1999-2010

Wednesday, December 26, 2007

Heil, Harvey! (Oops. TMZ did it again!)


Leave it to the corporate porn-pushing gossip site TMZ.com to ruin somebody’s Christmas and reputation, only squirm away from responsibility on its own oily snailtrail. And leave it to frontman Harvey Levin to expose himself by revealing that he and his boys in their West Hollywood garret still have a thing or two to learn about Hollywood, tabloid and Jews.

It all began on the afternoon of Christmas Eve when Harvey's web team blew out the office candles after leaving a smelly package on the Internet doorstep, headlined:

Will Smith -- Hitler, Schmitler;
He Wasn't That Bad

The story (we can't find the exact verbiage—it’s been changed several times in the past day and a half) claimed “a leading Jewish group is kvetching loudly about Will Smith's recent suggestion that Adolf Hitler wasn't all bad.”

The leading Jewish group? The JDL. As in Jewish Defense League, the extreme militant group that in the past has been criticized by the real leading Jewish group, the Anti-Defamation League— the ADL-- for presenting a "gross distortion" of the real situation of American Jews. Put it this way: calling the JDL a "a leading Jewish group" is the equivalent of a major news organization citing TMZ as a serious news source.

(beat)

Oh.

And of course the JDL statement wouldn’t have gotten much traction or attention if not for TMZ’s exuberance in branding Will Smith the new Mel Gibson. And that's where TMZ went very wrong. They didn’t have Will saying anything about Hitler on tape. One of the TMZ thugs with a home video camera didn’t goad Will into saying something stupid as he stumbled out of a Hollywood nightspot (remember Chelsea Handler).

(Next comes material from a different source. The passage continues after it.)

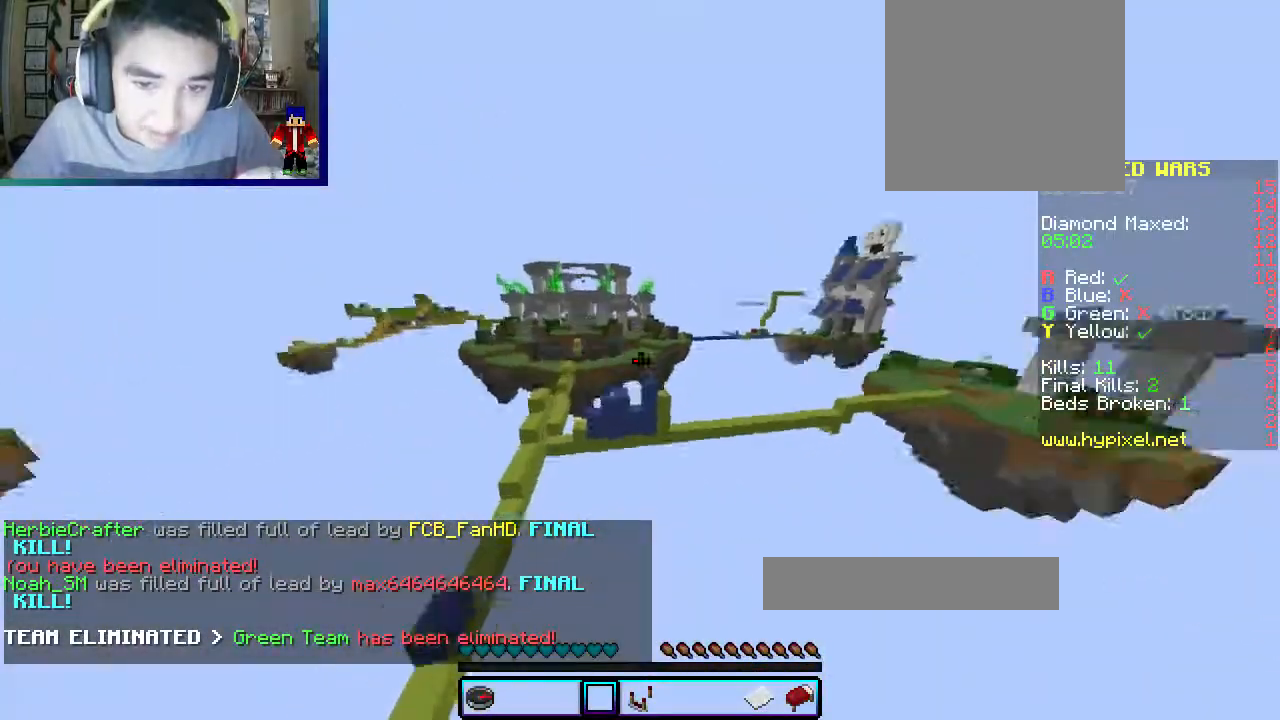
{"keys": ["w"], "mouse": [], "events": []}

No, the quote is attributed to “a Scottish paper.”

Harvey, listen up.

First rule of tabloid: Never cite a British— especially not a Scottish (or Irish-- see Tiger Woods) tabloid— as a source when setting out to smear anyone's hardwon reputation (let alone the star of the #1 movie). In this case, the Daily Record article didn’t even make hay out of the the alleged quote. It was buried in the final graphs:

Remarkably, Will believes everyone is basically good.

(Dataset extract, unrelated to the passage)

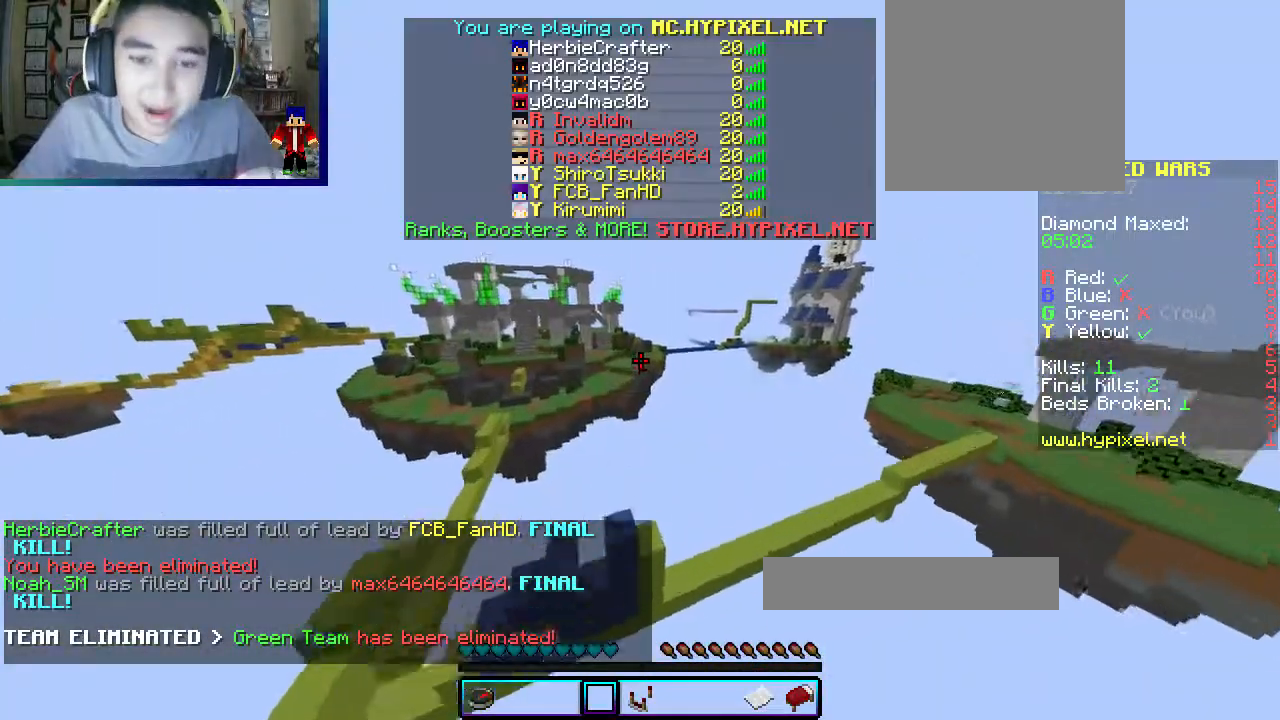
{"keys": ["w"], "mouse": [], "events": []}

"Even Hitler didn't wake up going, 'let me do the most evil thing I can do today'," said Will. "I think he woke up in the morning and using a twisted, backwards logic, he set out to do what he thought was 'good'. Stuff like that just needs reprogramming.

"I wake up every day full of hope, positive that every day is going to be better than yesterday. And I'm looking to infect people with my positivity. I think I can start an epidemic."


That's the quote-- if you believe the quote is accurate. And today, Smith's people are apparently disputing that, but too late, because TMZ's already infected the media and started a TMZ-positive epidemic.

And, as usual, the morning, as TMZ’s corporate overlords awaken from their holiday to see that the weekend crew has gone and done it again, harming clients from other tentacles of the megaconglomerate, Harvey’s cowardly idiots are in full, vulgar, backtrack mode:

Will Smith -- Reporters Just Don't Understand

Will Smith is slamming a Scottish paper -- after one of its reporters twisted a quote he gave about Adolf Hitler in an interview -- and kicked up an unnecessary Internet s**tstorm.



Smith called the The Daily Record's quote "an awful and disgusting lie," and through his rep said he is "incensed and infuriated to have to respond to such a ludicrous misinterpretation. Adolf Hitler was a vile, heinous vicious killer responsible for one of the greatest acts of evil committed on his planet." Men in backtrack!



But the best line is saved for last. After kicking up its own “unnecessary s**tstorm,” TMZ is finally doing its reportorial diligence— picking up the phone to confirm the story before going with it:

TMZ called the Daily Record, and we're trying to reach the reporter, Siobhan Synnot, whose byline is on the offending article, but haven't heard back.

We'll see how this plays out.

In any case, it’s a fitting way to wrap up a year in which TMZ turned Hollywood tabloid into a slimy, ugly and irresponsible attack game that’s played for blood on the Internet and whitewashed into partyboy giggly irrelevance in the TV version that the corporate bosses get to see.

Hard to believe that only a year or so ago, it seemed that Nick Denton’s Defamer site was redefining the form into something witty and smart, with well-written inside dirt from assistants and other disgruntled Hollywood underlings. But in 2007, Defamer slid into laziness (perhaps a result of Denton’s penurious payment policies or pharmaceuticals), devolving into little more than a forum for young gay slackers who sit on their couch all day watching The View, Oprah and Ellen and picking up the laptop during commercials to regurgitate the campest moments.

Oh well. We're still here. And watching. Harvey.